__Work instruction__. Continue the step-by-step guide to making a 1xD Mag host on a lathe from the point where it stops.

__Source passage__.
☆ ☆ ☆

# Step by step guide to making a 1xD Mag host ...



## wquiles (Sep 22, 2015)

If you have access to a lathe capable of cutting threads, here a guide on how to make a custom 1xD Mag host:


Step 1: Start with a "D" size host, colour of your choice. For this guide my customer asked for 2x Digital Cammo 1xD's, designed for a 32650 "D" size LiIon cell, which is right around 6" in length (see post #2 for length suggestions for different batteries/holders), assuming a deep tailcap mod is used (which is also part of the this guide): 








Step 2: Cut to length. Actually, cut about 0.1" longer, since you have to clean up the edge (depending how you cut the tube with):

















Step 3 (optional): Almost too late now, but before cutting threads, verify you have enough room for the threads. Insert intended battery, and see if things will line up. At this point you can also note how deep does the spring would have to be move deeper inside the tailcap for the whole thing to fit together.












Step 4: Use two layers of tape (to protect the finish), and chuck the host. Center per your lathe/chuck.







Step 5: Clean up the edge (raw from the bandsaw).







Step 6: Line up boring bar with edge (y-axis), and just barely touching the ID of the host. It goes without saying that having a DRO in the lathe is invaluable!



Step 7: Bore into the body 0.050" (total ID change of 0.1"), by .150" deep (towards the chuck). This creates the area for the o-ring to fit once the threading is all done.







Step 8: Without changing the DRO settings from the zero in step 7, now bore 0.022" into the body, by 0.500" deep (towards chuck). Of course, the first 0.150" will do nothing (material removed in step 7), but the next 0.350" will of course be removed. This new surface will be the minor diameter of the new threads being cut.







Step 9: Using the threading tool, create the relief for the start of the thread (beginning of the 0.350" section), and the end of the thread (end of the .350" section).












Step 10: Cut the 20TPI thread.

☆ ☆ ☆

__Material provided__.

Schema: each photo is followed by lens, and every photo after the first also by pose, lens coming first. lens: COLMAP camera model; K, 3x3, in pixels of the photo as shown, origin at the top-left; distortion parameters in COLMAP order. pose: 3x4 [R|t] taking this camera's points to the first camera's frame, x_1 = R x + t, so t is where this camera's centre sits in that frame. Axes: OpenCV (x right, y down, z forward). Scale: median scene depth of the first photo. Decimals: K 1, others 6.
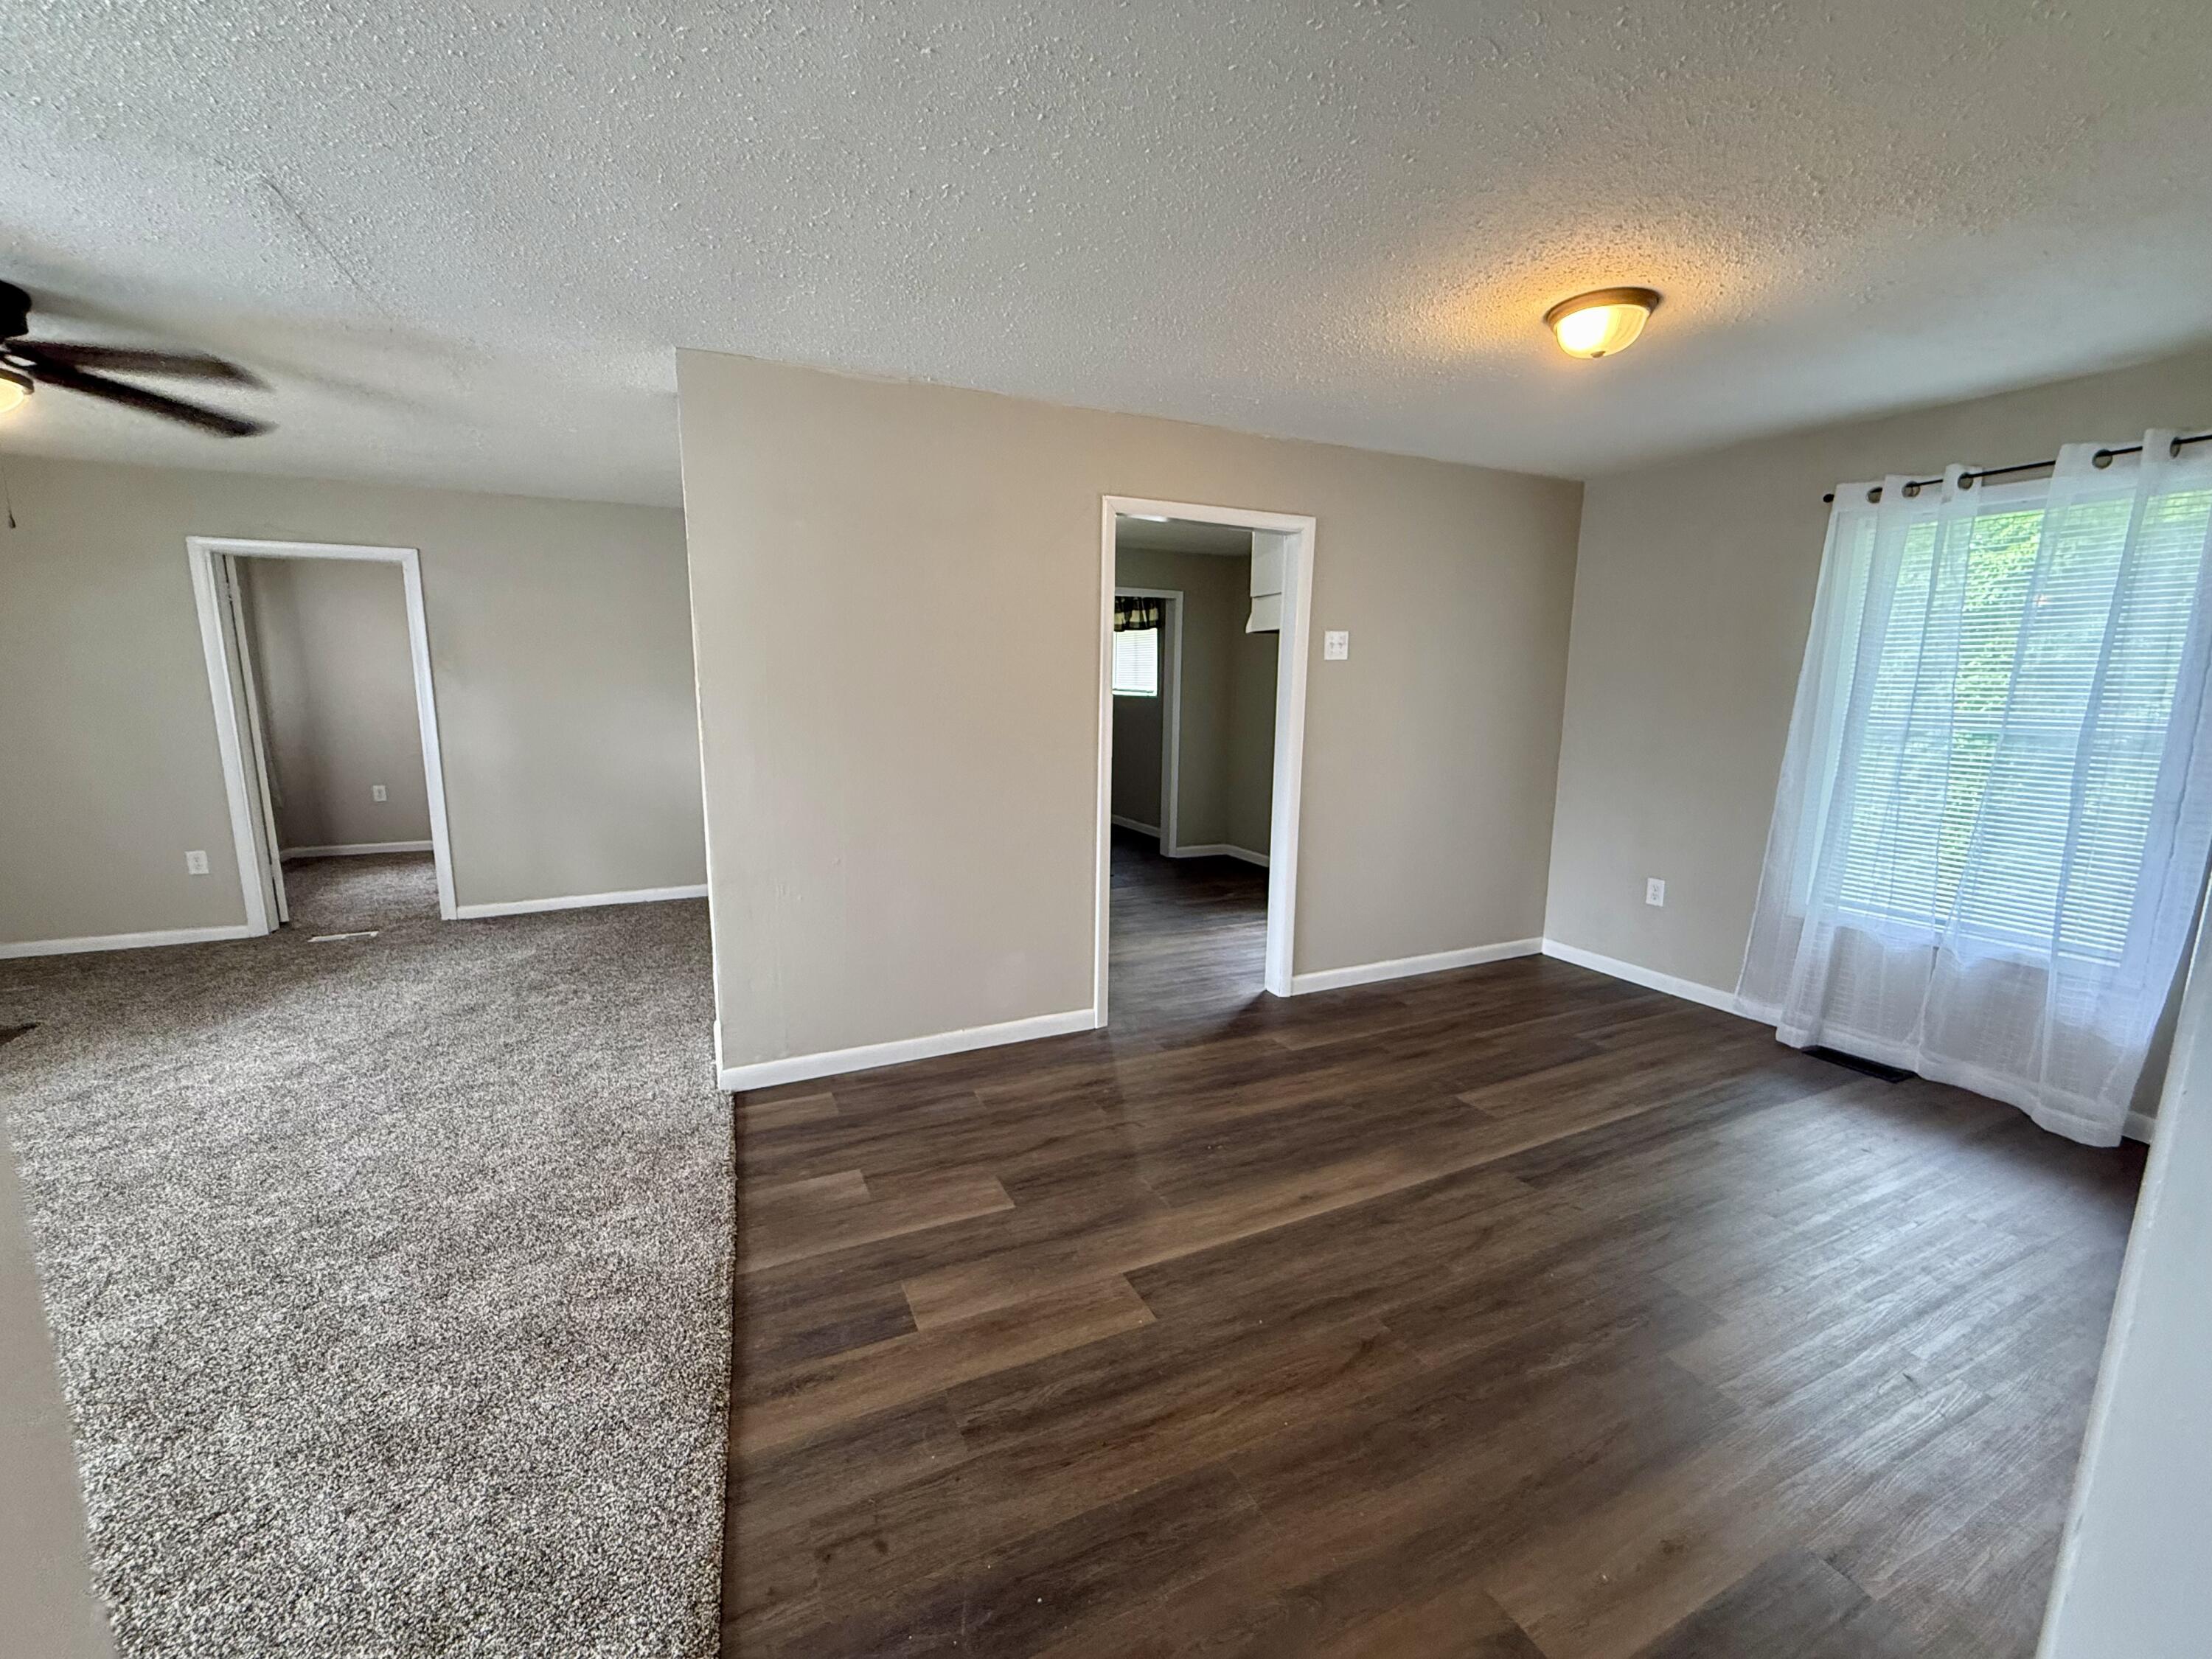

☆ ☆ ☆

__Task response__.
Step 11: Clean up/polish the new threads with an abrasive pad if required:







Step 12: Clean up the sharp inside edge, to prevent it from cutting/tearing up the o-ring:







Step 13: Stop. Take a quick/short break, and marvel at your creation:







Step 14: Re-assemble host, insert battery, and without the spring, make sure everything fits. This also gives you another chance to see/measure how deep the spring needs to be recessed inside the tailcap:







Step 15: To do the deep tailcap mod, I have tried "many" things, and I always messed-up the tailcap finish, so I made my own custom Delrin holder. The tailcap is a "press fit", and with the pressure from the chuck, it does not move while I do the boring operations. When done, push through the built-in hole in the back:

















Step 16: Line up boring tool with edge of tailcap (y-axis) , and ID of tailcap (x-axis). Bore 0.600" deep (y-axis) without changing the x-axis:







Step 17: Lightly lube new threads (and a tiny bit on the o-ring), and test everything:












Step 18: Reassembly host & parts. You are done. Enjoy a beer, tee, coffee, whatever you like :twothumbs









I hope this has been helpful.

Will


----------



## wquiles (Sep 22, 2015)

These are what I came up with to adjust the length of the 1xD's based on the target battery/cell. Please note that these were "minimum" length - if you are going to use this "guide" please start a little longer and/or take into account the deep tailcap mod in order to achieve the min length possible.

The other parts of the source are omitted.